Prezes WUG Piotr Litwa powiedział na konferencji prasowej, że od strony formalnej akcja ratownicza jest cały czas prowadzona i będzie kontynuowana do czasu odnalezienia ratownika. Zastępy ratownicze zostały wycofane ze strefy zagrożenia, ponieważ stężenie metanu osiągnęło tam niebezpieczny poziom - ponad 5 proc.
"Po to żeby zabezpieczyć ratowników przed ewentualnymi skutkami wybuchu metanu, zostali oni wycofani i w tej chwili są podejmowane inne działania, które mają na celu przede wszystkim to, aby atmosfera kopalniana była doprowadzona do takiego stanu, by ci ratownicy mogli ponownie wejść do wyrobiska i kontynuować jego penetrację" - wyjaśnił Litwa.
Zanim zapadła decyzja o wycofaniu ratowników, udało im się spenetrować około 150 metrów chodnika, w którym powinien być zaginiony, do przejścia zostało blisko 600. Dla ratowników największym utrudnieniem w prowadzeniu akcji był brak widoczności. Przeszukiwany chodnik kończy się ścianą, tylko wychodząc z niego można przejść do innego wyrobiska. Sąsiednie wyrobisko zostało przeszukane na odcinku kilkudziesięciu metrów.

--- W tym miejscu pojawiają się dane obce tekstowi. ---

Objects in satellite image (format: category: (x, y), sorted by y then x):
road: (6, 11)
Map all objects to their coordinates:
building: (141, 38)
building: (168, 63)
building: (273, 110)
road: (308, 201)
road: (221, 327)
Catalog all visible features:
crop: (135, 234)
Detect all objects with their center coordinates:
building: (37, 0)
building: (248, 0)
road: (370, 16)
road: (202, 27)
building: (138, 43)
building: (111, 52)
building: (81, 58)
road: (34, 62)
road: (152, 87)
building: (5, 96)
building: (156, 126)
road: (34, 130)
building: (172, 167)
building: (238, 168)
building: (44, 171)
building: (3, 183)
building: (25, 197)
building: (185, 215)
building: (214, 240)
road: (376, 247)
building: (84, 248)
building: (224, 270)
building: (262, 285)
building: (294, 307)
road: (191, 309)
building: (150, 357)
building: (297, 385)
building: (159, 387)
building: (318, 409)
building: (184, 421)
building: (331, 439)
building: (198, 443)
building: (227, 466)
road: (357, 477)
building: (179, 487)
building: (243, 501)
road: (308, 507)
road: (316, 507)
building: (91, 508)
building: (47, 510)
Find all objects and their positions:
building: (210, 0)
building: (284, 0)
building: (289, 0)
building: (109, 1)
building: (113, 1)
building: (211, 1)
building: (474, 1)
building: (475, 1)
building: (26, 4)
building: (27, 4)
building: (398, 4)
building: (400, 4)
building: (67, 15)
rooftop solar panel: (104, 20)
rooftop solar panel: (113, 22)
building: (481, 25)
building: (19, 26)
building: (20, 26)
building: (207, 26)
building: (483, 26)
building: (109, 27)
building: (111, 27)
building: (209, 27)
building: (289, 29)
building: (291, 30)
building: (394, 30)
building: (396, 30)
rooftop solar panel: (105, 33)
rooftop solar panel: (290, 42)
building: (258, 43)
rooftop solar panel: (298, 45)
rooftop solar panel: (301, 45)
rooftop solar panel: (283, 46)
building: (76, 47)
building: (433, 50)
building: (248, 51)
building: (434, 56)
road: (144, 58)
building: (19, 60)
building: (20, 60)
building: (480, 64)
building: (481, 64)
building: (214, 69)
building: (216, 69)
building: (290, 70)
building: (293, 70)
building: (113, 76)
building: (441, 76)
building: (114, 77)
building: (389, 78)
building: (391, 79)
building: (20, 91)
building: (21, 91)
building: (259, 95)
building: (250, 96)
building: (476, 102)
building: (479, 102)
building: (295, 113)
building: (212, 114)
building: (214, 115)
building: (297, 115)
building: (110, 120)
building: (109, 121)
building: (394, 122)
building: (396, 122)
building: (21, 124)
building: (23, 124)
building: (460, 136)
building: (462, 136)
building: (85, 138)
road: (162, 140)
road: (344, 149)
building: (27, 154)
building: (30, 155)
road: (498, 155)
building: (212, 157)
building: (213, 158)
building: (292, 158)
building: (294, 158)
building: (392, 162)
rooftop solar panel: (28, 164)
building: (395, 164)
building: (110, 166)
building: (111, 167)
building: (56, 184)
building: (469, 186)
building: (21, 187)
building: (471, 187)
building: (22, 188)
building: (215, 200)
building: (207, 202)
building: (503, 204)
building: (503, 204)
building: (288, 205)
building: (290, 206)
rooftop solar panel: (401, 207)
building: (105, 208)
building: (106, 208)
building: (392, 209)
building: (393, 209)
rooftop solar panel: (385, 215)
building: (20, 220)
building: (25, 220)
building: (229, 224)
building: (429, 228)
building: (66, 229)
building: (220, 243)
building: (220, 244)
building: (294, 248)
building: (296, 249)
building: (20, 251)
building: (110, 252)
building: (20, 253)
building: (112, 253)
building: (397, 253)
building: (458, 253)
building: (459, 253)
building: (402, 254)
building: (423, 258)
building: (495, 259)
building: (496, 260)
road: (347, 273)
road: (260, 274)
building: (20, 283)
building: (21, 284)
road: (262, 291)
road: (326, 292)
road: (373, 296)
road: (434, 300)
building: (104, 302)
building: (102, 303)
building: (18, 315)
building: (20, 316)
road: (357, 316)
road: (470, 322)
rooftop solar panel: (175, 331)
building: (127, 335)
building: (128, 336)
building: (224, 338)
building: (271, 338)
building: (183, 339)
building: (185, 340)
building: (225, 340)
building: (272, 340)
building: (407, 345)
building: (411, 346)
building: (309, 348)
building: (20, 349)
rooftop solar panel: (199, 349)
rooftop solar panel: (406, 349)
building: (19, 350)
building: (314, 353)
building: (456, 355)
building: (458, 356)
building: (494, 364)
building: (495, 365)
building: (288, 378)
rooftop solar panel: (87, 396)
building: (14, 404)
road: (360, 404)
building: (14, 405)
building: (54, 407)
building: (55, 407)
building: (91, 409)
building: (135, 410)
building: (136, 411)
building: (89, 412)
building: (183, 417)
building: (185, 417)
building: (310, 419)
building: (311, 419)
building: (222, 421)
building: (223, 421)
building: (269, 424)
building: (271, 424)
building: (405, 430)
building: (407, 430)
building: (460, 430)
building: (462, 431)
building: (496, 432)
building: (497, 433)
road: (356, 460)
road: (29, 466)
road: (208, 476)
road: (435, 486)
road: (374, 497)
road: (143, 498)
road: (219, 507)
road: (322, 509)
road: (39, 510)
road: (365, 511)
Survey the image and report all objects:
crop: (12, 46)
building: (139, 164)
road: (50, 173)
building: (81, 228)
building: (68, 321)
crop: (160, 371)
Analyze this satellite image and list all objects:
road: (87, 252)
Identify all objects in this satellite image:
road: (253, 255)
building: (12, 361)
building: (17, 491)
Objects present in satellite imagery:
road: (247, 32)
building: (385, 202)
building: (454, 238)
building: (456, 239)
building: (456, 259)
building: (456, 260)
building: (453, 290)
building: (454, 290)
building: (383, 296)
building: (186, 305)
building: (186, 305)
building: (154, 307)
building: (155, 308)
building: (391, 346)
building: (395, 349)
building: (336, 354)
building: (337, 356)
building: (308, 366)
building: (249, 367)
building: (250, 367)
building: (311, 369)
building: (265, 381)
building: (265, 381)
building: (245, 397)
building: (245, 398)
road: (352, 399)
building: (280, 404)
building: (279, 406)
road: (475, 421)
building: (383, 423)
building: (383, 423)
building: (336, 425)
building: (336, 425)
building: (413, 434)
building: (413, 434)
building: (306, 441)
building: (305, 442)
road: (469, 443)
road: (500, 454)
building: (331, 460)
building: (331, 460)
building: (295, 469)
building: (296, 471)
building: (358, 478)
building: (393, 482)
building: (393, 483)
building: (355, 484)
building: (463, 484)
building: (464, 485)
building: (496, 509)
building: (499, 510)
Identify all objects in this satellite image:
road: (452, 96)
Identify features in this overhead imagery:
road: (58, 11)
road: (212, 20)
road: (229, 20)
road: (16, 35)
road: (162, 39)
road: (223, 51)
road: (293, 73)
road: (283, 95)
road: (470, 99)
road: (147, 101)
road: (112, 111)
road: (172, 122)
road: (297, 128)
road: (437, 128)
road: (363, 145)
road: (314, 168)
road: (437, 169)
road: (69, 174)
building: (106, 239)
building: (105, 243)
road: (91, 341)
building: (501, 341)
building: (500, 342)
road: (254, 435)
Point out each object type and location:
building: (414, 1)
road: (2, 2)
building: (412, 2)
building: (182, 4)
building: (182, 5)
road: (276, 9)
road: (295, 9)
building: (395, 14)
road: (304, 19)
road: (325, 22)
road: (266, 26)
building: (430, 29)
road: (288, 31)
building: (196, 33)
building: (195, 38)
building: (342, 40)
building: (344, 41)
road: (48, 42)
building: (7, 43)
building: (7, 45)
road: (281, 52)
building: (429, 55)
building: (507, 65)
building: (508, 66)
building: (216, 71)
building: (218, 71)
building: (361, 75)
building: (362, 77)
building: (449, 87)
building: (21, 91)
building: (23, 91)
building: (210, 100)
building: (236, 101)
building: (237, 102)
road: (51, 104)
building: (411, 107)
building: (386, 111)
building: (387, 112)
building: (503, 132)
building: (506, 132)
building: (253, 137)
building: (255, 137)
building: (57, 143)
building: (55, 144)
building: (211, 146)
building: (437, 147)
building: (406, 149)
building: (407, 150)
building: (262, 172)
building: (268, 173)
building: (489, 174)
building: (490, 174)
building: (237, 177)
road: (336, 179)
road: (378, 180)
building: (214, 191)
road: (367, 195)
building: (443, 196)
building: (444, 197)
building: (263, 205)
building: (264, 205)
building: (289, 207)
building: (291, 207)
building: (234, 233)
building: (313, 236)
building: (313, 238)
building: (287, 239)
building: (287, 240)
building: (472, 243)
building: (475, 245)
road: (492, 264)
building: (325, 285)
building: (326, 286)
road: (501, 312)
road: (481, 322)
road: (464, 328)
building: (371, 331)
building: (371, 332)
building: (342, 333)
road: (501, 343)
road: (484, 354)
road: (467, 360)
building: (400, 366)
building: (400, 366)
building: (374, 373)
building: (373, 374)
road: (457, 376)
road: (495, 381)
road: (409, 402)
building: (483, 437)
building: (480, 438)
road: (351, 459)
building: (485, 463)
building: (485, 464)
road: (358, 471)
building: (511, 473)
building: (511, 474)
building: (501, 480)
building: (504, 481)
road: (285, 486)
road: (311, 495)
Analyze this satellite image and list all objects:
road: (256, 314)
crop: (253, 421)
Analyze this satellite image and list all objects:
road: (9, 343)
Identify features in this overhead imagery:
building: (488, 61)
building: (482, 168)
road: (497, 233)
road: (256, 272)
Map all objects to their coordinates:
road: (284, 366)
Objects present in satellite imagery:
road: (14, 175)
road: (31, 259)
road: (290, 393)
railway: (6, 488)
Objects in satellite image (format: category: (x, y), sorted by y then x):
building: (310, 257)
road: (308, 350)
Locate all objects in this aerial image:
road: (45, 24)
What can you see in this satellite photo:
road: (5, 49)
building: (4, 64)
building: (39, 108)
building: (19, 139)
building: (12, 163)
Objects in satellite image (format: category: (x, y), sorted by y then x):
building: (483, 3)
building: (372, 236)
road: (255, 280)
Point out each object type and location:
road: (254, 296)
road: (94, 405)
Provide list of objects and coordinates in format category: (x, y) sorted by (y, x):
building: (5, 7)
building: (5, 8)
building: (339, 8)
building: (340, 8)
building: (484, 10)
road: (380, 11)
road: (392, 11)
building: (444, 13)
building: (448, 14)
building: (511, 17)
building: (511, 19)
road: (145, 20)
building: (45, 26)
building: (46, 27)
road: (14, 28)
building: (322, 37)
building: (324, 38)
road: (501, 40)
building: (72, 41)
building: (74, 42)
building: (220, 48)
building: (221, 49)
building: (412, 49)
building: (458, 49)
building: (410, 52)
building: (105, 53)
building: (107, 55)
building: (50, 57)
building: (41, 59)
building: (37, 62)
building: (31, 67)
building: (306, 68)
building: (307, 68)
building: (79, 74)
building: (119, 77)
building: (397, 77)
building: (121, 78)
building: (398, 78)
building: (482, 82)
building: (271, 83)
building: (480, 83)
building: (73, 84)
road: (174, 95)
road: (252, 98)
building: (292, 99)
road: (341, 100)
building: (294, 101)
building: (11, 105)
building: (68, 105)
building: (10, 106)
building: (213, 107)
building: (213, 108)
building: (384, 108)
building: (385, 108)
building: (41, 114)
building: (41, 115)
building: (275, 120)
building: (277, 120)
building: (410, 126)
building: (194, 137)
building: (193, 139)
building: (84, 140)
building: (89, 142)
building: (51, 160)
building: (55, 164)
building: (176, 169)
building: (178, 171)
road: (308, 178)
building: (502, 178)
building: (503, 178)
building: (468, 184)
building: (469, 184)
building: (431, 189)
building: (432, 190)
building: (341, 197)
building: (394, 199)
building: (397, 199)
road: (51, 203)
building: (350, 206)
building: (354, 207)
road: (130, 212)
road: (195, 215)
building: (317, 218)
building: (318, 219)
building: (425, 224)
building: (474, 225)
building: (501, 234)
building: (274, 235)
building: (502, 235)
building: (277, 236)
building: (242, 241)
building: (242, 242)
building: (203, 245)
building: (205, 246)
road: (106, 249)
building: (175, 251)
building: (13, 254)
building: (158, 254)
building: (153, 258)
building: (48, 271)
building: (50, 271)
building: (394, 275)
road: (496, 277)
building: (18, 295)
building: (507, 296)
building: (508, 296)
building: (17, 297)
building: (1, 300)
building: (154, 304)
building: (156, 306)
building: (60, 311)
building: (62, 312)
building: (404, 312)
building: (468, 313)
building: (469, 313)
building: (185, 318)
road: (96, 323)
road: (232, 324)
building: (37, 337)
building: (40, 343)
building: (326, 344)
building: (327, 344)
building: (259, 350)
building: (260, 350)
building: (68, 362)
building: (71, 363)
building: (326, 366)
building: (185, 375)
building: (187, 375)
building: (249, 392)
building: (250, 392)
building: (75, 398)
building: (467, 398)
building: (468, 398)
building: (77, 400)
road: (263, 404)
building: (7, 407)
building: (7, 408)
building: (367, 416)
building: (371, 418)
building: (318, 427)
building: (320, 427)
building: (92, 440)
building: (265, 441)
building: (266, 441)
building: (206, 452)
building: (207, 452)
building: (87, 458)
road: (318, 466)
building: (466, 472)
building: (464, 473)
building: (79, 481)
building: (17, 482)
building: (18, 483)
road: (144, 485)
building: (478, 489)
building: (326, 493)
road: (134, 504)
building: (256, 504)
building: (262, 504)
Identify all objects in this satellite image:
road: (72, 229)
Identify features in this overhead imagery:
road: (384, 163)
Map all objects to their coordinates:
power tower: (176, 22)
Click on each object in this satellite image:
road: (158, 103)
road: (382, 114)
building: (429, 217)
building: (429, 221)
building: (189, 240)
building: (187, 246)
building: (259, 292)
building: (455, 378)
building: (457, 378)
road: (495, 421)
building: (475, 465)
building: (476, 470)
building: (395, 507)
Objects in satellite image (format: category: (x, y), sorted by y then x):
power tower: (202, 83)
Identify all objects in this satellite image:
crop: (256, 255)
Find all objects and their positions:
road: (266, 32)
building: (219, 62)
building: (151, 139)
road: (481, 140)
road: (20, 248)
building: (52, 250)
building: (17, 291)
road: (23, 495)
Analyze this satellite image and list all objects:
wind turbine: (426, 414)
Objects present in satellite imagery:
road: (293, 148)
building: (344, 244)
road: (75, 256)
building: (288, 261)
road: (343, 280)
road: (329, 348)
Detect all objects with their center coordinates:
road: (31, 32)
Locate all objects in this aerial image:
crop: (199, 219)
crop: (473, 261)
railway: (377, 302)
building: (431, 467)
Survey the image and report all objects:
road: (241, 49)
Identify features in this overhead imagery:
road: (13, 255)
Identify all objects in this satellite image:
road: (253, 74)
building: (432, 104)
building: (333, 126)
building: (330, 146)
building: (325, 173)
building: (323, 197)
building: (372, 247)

Nie wiadomo, kiedy zastępy ratownicze będą mogły wrócić do zagrożonego rejonu. Wiele zależy od skuteczności przewietrzania tego wyrobiska. Ponieważ w kopalni przez cały czas trwa podziemny pożar, podwyższone są stężenia nie tylko metanu, ale też innych gazów, atmosfera nie nadaje się do oddychania.
"Oczywiście cały czas wierzymy w to, że ten ratownik przebywa w miejscu, w którym atmosfera jest zdatna do oddychania. Takie miejsce przecież było w przypadku czterech pracowników, których udało się uratować i mamy nadzieję, że w tym przypadku też tak jest" - oświadczył prezes WUG.
Kiedy już ratownik zostanie odnaleziony i przetransportowany na powierzchnię, zagrożony rejon zostanie prawdopodobnie otamowany, aby odciąć dopływ powietrza i ugasić pożar.
Nie są jeszcze znane dokładne okoliczności, w których ratownik odłączył się od reszty swojego zastępu. W polskim górnictwie generalnie zastęp pracuje razem, ale są sytuacje ekstremalne, które mogą powodować odstępstwo od tej reguły - powiedział Litwa, zapowiadając dokładną analizę. "Na pewno ratownicy nie podjęliby takiej decyzji, jeśli ona nie byłaby odpowiednio uzasadniona. W to po prostu nie wierzę" - zaznaczył szef WUG.
Przyczyny wypadku nie są na razie znane. Jak podaje WUG, w czynnych wyrobiskach przed wypadkiem kopalniane urządzenia nie zanotowały przekroczonych stężeń metanu, nie było też objawów tzw. pożaru endogenicznego. Jak mówił Litwa, przed wypadkiem praca kombajnu została wstrzymana. Nowa zmiana przygotowywała się do uruchomienia produkcji. W tym momencie od strony zrobów ściany (miejsc po wydobyciu węgla - PAP) i obudowy zmechanizowanej pojawiła się ściana ognia. Pracownicy zaczęli gasić ogień. Trwało to kilka minut. Po nieudanych próbach zapadła decyzja o wycofaniu się z tego rejonu.